*WHAT TO PRODUCE*.
Update the items below by replacing "communicator" with "phone" everywhere it appears. Leave everything else unchanged.

*DATASET EXCERPTS*.
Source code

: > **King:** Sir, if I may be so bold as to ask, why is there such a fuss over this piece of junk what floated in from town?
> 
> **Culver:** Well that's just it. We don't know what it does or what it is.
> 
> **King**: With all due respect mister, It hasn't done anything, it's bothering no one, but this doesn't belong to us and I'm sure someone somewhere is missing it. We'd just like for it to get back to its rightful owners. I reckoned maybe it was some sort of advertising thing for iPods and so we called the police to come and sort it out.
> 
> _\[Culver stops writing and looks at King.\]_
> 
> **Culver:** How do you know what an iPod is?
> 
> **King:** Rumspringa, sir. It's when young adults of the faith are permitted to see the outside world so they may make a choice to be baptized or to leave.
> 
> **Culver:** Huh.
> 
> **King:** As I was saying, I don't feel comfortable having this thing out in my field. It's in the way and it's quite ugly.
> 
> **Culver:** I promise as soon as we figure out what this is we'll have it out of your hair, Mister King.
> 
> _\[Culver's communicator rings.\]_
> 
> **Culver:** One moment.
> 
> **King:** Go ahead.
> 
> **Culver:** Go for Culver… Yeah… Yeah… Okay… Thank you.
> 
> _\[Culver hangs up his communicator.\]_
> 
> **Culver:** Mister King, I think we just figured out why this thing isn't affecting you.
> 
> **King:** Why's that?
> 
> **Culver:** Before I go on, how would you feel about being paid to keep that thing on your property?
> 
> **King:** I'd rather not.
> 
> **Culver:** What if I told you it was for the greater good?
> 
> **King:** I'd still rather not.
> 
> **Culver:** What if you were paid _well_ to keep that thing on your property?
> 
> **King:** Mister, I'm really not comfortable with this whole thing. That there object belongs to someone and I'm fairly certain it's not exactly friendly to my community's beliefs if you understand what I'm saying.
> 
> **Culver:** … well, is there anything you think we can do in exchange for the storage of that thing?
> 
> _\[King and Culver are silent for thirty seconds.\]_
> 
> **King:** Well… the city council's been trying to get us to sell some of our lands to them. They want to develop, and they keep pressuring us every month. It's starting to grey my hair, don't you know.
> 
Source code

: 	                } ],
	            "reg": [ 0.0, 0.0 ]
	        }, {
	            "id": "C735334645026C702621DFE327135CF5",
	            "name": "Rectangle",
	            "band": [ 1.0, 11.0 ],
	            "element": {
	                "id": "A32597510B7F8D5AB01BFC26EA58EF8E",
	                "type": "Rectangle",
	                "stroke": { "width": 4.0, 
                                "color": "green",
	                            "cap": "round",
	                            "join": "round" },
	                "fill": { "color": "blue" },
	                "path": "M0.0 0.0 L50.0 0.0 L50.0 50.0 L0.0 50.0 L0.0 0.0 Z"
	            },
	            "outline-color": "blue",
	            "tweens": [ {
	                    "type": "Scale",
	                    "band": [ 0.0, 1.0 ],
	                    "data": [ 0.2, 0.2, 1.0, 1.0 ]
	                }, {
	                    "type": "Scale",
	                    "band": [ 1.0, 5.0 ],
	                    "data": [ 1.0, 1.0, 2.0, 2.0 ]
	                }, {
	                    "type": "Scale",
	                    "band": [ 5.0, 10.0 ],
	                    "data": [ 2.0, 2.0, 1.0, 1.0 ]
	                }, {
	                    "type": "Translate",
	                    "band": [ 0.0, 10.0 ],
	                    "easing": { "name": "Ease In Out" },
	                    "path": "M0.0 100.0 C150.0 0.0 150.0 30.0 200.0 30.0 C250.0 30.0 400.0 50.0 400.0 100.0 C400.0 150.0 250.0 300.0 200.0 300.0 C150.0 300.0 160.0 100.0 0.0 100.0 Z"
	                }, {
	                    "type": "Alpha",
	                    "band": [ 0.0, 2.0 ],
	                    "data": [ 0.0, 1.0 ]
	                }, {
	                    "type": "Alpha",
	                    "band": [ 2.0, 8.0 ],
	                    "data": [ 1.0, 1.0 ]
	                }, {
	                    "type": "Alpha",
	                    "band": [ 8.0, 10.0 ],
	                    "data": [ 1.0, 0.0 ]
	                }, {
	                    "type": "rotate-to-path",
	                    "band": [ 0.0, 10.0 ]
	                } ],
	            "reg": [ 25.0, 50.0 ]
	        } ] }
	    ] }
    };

*EXERCISE RESPONSE*.
Source code

: > **King:** Sir, if I may be so bold as to ask, why is there such a fuss over this piece of junk what floated in from town?
> 
> **Culver:** Well that's just it. We don't know what it does or what it is.
> 
> **King**: With all due respect mister, It hasn't done anything, it's bothering no one, but this doesn't belong to us and I'm sure someone somewhere is missing it. We'd just like for it to get back to its rightful owners. I reckoned maybe it was some sort of advertising thing for iPods and so we called the police to come and sort it out.
> 
> _\[Culver stops writing and looks at King.\]_
> 
> **Culver:** How do you know what an iPod is?
> 
> **King:** Rumspringa, sir. It's when young adults of the faith are permitted to see the outside world so they may make a choice to be baptized or to leave.
> 
> **Culver:** Huh.
> 
> **King:** As I was saying, I don't feel comfortable having this thing out in my field. It's in the way and it's quite ugly.
> 
> **Culver:** I promise as soon as we figure out what this is we'll have it out of your hair, Mister King.
> 
> _\[Culver's phone rings.\]_
> 
> **Culver:** One moment.
> 
> **King:** Go ahead.
> 
> **Culver:** Go for Culver… Yeah… Yeah… Okay… Thank you.
> 
> _\[Culver hangs up his phone.\]_
> 
> **Culver:** Mister King, I think we just figured out why this thing isn't affecting you.
> 
> **King:** Why's that?
> 
> **Culver:** Before I go on, how would you feel about being paid to keep that thing on your property?
> 
> **King:** I'd rather not.
> 
> **Culver:** What if I told you it was for the greater good?
> 
> **King:** I'd still rather not.
> 
> **Culver:** What if you were paid _well_ to keep that thing on your property?
> 
> **King:** Mister, I'm really not comfortable with this whole thing. That there object belongs to someone and I'm fairly certain it's not exactly friendly to my community's beliefs if you understand what I'm saying.
> 
> **Culver:** … well, is there anything you think we can do in exchange for the storage of that thing?
> 
> _\[King and Culver are silent for thirty seconds.\]_
> 
> **King:** Well… the city council's been trying to get us to sell some of our lands to them. They want to develop, and they keep pressuring us every month. It's starting to grey my hair, don't you know.
> 
Source code

: 	                } ],
	            "reg": [ 0.0, 0.0 ]
	        }, {
	            "id": "C735334645026C702621DFE327135CF5",
	            "name": "Rectangle",
	            "band": [ 1.0, 11.0 ],
	            "element": {
	                "id": "A32597510B7F8D5AB01BFC26EA58EF8E",
	                "type": "Rectangle",
	                "stroke": { "width": 4.0, 
                                "color": "green",
	                            "cap": "round",
	                            "join": "round" },
	                "fill": { "color": "blue" },
	                "path": "M0.0 0.0 L50.0 0.0 L50.0 50.0 L0.0 50.0 L0.0 0.0 Z"
	            },
	            "outline-color": "blue",
	            "tweens": [ {
	                    "type": "Scale",
	                    "band": [ 0.0, 1.0 ],
	                    "data": [ 0.2, 0.2, 1.0, 1.0 ]
	                }, {
	                    "type": "Scale",
	                    "band": [ 1.0, 5.0 ],
	                    "data": [ 1.0, 1.0, 2.0, 2.0 ]
	                }, {
	                    "type": "Scale",
	                    "band": [ 5.0, 10.0 ],
	                    "data": [ 2.0, 2.0, 1.0, 1.0 ]
	                }, {
	                    "type": "Translate",
	                    "band": [ 0.0, 10.0 ],
	                    "easing": { "name": "Ease In Out" },
	                    "path": "M0.0 100.0 C150.0 0.0 150.0 30.0 200.0 30.0 C250.0 30.0 400.0 50.0 400.0 100.0 C400.0 150.0 250.0 300.0 200.0 300.0 C150.0 300.0 160.0 100.0 0.0 100.0 Z"
	                }, {
	                    "type": "Alpha",
	                    "band": [ 0.0, 2.0 ],
	                    "data": [ 0.0, 1.0 ]
	                }, {
	                    "type": "Alpha",
	                    "band": [ 2.0, 8.0 ],
	                    "data": [ 1.0, 1.0 ]
	                }, {
	                    "type": "Alpha",
	                    "band": [ 8.0, 10.0 ],
	                    "data": [ 1.0, 0.0 ]
	                }, {
	                    "type": "rotate-to-path",
	                    "band": [ 0.0, 10.0 ]
	                } ],
	            "reg": [ 25.0, 50.0 ]
	        } ] }
	    ] }
    };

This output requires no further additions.